On 26 May, 1940, the Royal Navy and Air Force launched Operation DYNAMO to evacuate as many troops as possible from the port and off the beaches around Dunkirk. That afternoon, Capt. Bill Tennant landed with 16 officers and 160 sailors to organize the evacuation on the beach. To do this they had to coordinate the troops on the shore with over 150 ships packed into the harbor. However, the drafts of most of the ships were too deep to get close to the beach. To mitigate this, the Royal Navy confiscated or requisitioned every small boat on the Thames and on the southeast coast of England. The 700 “Little Ships of Dunkirk” were yachts, fishing boats, lifeboats (British for coast guard cutters), trawlers, tugboats, ferries, paddle steamers, and shipping steamers, and mostly crewed by naval personnel but many by civilian owners and their crews. The smallest was the Tamzine, a 15 ft fishing boat that brought off over 100 soldiers (it’s in the Imperial War Museum in London). Over nine days the Little Ships brought the soldiers off the beach and ferried them to the larger ships off shore, while the bigger ships rotated past the East Mole.

To Tennant’s surprise, he discovered the East Mole still intact later that night. The East Mole was a breakwater for the harbor, and extended nearly a mile into the Channel. It should say something about the state of confusion on the beach that it took him nearly seven hours to discover a mile long breakwater that could be used as dock. Nevertheless, with the East Mole available, ships could be loaded directly.
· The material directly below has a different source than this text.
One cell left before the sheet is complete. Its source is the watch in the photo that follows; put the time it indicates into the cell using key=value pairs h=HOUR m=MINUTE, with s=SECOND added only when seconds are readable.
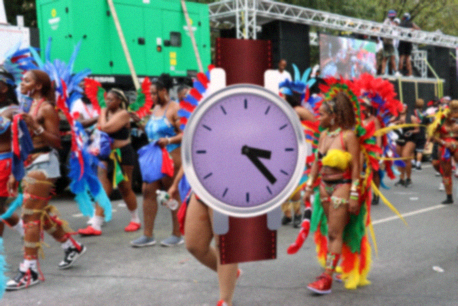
h=3 m=23
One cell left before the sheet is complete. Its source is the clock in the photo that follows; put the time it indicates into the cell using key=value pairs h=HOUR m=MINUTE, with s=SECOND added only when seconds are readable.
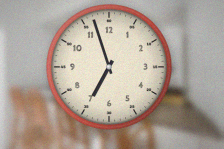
h=6 m=57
There was a glimmer of hope for remainder that the Royal Navy didn’t plan to evacuate.

Under constant air attack, about 250 of the 900 ships that took part in “The Miracle at Dunkirk” were sunk. Furthermore, German shore batteries up the coast forced the remaining ships and boats to take a much longer bypass that circumvented the fire. Despite these obstacles, between 27 May and 3 June 1940, the Royal Navy rescued 330,000 much needed troops so they could fight again another day.

After the horrible news of the last three weeks, the British population was jubilant at the unexpected success of the evacuation. “The Spirit of Dunkirk” still refers to the idea of British courage, solidarity, and triumph in the face of overwhelming odds and adversity.

But amidst all of the celebration, Winston Churchill, ever the pragmatist, would remind the country, “We must be very careful not to assign to this deliverance the attributes of a victory. Wars are not won by evacuations.”